***** MATERIAL PROVIDED *****

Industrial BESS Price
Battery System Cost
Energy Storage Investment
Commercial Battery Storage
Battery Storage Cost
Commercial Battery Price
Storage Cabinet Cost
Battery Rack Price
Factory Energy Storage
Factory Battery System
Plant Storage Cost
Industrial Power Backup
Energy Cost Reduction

*****

◆ WHAT THE TASK ASKS: Copy all lines of the records in which the string "Industrial" can be found.

◆ RESPONSE BELOW:
Industrial BESS Price
Industrial Power Backup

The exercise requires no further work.